**READING PASSAGE**
____________
REUTERS/Evelyn Hockstein
'TO SEIZE THE PRESIDENCY'
Raskin said the hearings will lay out for the public the steps the
former president and his associates took to try to stay in power
despite a clear-cut defeat.
Had the rioters succeeded in preventing the certification, Raskin
said, Trump "was prepared to seize the presidency" and likely
declare martial law.
He said the committee had yet to decide whether to try to seek
testimony from Trump or Pence. Every four years, the vice president
is charged with overseeing the formal count in Congress of
presidential elections.
Pence rejected pleas to set aside the November 2020 result, which
would have paved the way for the House of Representatives to in
effect conduct a second election, with Republicans holding an
advantage that could have installed Trump for a second term.
The attack left four people dead on Jan. 6. One Capitol Police
officer who fought with rioters died the next day. About 800 people
have been charged with crimes relating to the attack.
The House panel has collected more than 100,000 documents, with
investigators conducting more than 800 interviews, according to
lawmakers.
____________
**DATASET**

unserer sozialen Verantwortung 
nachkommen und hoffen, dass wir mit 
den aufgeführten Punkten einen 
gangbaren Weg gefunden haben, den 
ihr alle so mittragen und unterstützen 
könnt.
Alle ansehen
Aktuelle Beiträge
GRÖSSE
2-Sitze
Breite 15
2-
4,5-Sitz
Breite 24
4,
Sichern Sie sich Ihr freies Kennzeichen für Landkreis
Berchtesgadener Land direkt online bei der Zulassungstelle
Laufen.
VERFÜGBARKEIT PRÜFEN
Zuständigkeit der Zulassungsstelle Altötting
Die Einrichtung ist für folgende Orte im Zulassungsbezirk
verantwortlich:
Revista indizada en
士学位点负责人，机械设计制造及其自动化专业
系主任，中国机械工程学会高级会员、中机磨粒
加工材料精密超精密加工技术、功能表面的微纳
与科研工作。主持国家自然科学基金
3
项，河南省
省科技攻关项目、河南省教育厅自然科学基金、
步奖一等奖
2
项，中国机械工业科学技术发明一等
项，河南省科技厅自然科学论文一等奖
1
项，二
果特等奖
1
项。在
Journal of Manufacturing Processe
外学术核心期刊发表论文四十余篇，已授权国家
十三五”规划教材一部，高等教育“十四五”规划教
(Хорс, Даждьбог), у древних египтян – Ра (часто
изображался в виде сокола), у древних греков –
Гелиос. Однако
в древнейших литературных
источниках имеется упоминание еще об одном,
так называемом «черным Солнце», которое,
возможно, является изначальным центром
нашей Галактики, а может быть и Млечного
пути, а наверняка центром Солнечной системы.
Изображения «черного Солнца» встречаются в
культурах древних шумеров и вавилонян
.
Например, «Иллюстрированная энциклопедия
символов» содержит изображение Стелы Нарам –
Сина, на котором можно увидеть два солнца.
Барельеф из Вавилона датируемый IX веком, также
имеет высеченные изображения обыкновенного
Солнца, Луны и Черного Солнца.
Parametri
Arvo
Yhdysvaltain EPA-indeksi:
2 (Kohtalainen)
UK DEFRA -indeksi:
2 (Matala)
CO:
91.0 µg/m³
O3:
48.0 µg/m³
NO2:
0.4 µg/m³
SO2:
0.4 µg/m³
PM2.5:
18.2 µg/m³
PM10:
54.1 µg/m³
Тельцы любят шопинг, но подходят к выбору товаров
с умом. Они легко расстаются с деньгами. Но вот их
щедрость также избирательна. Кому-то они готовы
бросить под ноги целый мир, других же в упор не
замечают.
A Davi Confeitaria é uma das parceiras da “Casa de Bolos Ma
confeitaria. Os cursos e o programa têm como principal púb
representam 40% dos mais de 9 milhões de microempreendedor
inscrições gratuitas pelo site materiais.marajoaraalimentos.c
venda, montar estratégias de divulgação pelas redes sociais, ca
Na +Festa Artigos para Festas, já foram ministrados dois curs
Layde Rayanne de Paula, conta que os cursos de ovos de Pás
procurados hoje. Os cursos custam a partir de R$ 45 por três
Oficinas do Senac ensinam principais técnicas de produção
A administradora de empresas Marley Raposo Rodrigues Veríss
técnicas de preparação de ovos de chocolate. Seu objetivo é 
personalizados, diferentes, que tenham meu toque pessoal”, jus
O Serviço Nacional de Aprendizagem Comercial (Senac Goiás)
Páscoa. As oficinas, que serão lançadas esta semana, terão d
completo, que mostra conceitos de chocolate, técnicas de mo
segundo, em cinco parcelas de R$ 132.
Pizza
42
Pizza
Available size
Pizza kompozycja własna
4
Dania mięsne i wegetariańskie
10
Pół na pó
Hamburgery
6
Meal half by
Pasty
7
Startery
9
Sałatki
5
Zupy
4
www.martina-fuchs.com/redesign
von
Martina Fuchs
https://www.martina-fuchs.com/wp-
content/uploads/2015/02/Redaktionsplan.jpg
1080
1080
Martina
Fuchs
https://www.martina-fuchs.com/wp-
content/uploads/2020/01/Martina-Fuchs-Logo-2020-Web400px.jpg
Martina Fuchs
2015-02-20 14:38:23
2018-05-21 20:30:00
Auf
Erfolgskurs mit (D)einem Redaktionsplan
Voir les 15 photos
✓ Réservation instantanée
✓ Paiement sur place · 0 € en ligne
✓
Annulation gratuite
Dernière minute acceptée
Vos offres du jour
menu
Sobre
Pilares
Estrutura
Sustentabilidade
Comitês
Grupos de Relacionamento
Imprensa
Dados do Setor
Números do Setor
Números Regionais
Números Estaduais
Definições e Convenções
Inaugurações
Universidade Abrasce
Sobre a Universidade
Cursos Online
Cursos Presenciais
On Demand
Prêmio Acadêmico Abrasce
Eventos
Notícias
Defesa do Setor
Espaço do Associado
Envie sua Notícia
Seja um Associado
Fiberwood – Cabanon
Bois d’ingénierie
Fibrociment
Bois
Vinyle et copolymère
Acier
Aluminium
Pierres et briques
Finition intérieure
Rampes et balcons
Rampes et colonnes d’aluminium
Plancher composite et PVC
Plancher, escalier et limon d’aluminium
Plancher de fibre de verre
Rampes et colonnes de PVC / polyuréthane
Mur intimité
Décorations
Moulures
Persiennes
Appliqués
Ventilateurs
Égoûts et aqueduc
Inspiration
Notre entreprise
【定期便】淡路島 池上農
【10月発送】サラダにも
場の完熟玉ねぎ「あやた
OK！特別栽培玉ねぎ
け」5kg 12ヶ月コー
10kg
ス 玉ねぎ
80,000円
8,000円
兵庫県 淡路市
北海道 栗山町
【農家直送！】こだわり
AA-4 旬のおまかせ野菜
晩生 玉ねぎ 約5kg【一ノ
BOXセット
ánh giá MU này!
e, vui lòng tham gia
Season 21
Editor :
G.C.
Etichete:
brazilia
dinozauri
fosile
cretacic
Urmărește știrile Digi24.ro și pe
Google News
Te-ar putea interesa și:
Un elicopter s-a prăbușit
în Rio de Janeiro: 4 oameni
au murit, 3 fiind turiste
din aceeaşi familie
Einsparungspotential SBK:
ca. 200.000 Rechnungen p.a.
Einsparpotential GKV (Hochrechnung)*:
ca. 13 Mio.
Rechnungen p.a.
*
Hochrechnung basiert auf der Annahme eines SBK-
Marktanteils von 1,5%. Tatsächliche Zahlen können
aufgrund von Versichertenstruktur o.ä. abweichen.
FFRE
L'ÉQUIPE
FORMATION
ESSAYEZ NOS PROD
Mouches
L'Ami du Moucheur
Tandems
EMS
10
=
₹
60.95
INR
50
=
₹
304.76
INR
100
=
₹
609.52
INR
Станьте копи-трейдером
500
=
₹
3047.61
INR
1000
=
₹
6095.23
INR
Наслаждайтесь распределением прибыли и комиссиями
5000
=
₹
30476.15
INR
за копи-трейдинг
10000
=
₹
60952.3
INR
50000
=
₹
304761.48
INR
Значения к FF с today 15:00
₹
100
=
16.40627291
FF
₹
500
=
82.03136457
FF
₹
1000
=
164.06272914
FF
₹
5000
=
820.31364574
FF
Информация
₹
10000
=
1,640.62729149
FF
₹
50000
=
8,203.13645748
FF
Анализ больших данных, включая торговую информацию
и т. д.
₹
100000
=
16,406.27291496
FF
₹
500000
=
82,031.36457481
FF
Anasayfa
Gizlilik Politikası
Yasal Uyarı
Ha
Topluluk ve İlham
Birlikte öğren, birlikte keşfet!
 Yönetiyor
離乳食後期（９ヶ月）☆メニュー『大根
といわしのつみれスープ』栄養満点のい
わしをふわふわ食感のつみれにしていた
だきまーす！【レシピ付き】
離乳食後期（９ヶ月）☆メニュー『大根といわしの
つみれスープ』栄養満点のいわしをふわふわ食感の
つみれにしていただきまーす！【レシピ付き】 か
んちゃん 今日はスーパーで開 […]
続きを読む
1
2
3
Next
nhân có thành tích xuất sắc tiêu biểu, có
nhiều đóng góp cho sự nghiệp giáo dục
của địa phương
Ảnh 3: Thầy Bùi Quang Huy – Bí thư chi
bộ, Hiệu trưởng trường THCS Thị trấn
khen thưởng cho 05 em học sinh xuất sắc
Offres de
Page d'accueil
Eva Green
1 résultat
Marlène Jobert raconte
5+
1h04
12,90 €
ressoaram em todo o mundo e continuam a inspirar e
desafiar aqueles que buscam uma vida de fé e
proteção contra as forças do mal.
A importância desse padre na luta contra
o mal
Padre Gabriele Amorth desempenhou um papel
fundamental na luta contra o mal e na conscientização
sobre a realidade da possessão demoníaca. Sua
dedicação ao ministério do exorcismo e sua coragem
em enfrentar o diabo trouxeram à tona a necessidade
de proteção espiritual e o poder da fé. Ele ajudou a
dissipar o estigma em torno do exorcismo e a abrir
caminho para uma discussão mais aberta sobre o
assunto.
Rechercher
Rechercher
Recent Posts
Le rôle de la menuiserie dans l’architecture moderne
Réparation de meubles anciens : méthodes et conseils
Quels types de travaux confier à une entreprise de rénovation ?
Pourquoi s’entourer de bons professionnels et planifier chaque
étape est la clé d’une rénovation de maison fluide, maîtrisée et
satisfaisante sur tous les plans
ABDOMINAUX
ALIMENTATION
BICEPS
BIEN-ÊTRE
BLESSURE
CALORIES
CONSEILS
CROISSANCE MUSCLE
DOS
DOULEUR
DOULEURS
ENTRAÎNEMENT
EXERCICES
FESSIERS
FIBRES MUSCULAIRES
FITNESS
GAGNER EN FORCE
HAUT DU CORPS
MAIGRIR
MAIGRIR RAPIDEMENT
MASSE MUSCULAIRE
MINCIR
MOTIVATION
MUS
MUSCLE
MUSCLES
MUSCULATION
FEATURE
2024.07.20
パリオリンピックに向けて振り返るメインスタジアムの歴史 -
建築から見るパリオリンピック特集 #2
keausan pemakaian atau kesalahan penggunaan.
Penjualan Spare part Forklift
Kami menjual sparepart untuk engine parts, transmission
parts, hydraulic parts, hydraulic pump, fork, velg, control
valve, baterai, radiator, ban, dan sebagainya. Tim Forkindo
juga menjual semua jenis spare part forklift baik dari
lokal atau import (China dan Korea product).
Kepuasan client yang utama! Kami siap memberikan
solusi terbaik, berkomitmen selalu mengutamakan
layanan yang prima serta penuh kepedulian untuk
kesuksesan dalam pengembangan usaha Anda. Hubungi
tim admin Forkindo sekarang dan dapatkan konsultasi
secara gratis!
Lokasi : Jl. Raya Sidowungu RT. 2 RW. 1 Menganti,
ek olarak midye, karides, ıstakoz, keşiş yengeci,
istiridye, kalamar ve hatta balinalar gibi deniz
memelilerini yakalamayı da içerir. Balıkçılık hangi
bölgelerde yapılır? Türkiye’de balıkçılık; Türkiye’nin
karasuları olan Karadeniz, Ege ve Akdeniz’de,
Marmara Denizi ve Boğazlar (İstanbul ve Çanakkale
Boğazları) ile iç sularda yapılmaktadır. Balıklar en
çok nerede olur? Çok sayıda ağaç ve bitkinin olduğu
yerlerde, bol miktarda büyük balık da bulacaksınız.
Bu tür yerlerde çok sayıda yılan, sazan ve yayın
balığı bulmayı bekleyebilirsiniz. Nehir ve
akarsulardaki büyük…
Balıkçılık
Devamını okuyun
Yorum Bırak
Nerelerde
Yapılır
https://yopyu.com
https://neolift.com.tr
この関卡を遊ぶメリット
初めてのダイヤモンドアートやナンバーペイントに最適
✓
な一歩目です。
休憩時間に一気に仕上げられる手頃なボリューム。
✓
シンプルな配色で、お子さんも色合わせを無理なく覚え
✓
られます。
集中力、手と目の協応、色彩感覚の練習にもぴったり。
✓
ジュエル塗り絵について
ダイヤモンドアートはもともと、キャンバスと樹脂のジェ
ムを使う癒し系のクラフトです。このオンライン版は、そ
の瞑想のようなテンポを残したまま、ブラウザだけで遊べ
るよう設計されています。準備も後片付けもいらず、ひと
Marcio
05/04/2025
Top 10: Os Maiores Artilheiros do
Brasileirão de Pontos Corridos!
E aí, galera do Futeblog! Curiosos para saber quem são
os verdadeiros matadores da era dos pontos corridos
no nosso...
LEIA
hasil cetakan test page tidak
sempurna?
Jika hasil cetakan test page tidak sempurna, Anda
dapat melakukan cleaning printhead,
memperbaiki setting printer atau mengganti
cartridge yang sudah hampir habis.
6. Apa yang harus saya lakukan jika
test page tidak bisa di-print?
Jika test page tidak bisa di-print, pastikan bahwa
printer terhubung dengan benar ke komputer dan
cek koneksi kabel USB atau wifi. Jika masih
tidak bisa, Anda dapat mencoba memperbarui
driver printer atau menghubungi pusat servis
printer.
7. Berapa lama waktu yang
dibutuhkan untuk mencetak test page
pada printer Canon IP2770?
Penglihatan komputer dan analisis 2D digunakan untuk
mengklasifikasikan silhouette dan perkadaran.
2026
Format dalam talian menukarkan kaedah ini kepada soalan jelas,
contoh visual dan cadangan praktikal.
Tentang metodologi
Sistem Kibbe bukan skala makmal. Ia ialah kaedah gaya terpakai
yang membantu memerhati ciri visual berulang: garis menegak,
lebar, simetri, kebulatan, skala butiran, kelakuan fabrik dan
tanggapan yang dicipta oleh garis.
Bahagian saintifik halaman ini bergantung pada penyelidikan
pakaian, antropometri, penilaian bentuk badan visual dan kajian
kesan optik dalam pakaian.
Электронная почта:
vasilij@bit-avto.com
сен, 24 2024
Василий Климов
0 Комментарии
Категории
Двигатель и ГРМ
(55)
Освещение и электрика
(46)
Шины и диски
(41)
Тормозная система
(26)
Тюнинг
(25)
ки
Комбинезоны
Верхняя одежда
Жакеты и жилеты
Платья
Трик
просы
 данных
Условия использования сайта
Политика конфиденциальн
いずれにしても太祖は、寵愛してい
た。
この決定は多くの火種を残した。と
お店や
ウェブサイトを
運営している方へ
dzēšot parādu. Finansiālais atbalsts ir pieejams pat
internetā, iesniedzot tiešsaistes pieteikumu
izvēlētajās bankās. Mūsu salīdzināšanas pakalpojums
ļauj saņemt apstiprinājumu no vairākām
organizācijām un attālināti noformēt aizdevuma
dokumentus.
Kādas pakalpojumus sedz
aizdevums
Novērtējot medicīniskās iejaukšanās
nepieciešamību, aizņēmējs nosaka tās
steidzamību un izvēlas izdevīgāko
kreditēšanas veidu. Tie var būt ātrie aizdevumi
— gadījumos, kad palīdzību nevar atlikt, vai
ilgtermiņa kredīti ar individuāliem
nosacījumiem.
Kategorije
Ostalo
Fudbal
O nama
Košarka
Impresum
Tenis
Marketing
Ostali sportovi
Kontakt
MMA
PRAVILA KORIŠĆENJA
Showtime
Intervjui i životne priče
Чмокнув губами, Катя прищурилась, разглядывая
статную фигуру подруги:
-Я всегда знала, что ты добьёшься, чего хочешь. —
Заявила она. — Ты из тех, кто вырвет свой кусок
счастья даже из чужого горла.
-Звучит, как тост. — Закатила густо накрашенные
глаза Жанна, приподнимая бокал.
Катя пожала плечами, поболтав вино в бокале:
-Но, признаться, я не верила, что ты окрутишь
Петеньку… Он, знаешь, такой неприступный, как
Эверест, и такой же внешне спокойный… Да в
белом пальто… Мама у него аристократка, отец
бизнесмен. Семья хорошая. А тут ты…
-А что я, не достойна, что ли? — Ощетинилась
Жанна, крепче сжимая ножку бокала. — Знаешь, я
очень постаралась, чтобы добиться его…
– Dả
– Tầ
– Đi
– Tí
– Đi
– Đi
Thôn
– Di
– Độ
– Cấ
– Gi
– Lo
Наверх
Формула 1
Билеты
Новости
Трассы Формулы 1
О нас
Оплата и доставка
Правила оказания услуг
____________
**TASK TO CARRY OUT**
Write the next part of the report on the House panel's investigation of the January 6 attack, beginning after its final sentence. The lines that come after the text are not required here.

**REPLY**
"We don't have a lot of experience with coups in our own country and
we think of a coup as something that takes place against a
president," Raskin said.
But Jan. 6, 2021, was different, he said, because it did not involve
the military or other faction attacking the president.
"It's what the political scientists call a self-coup ... it's a
president fearful of defeat, overthrowing the constitutional
process," Raskin said.
The House of Representatives twice impeached Trump, the second time
following the Capitol assault. The U.S. Senate acquitted Trump both
times. At political rallies since then, the former president has
dropped hints he might run again in 2024.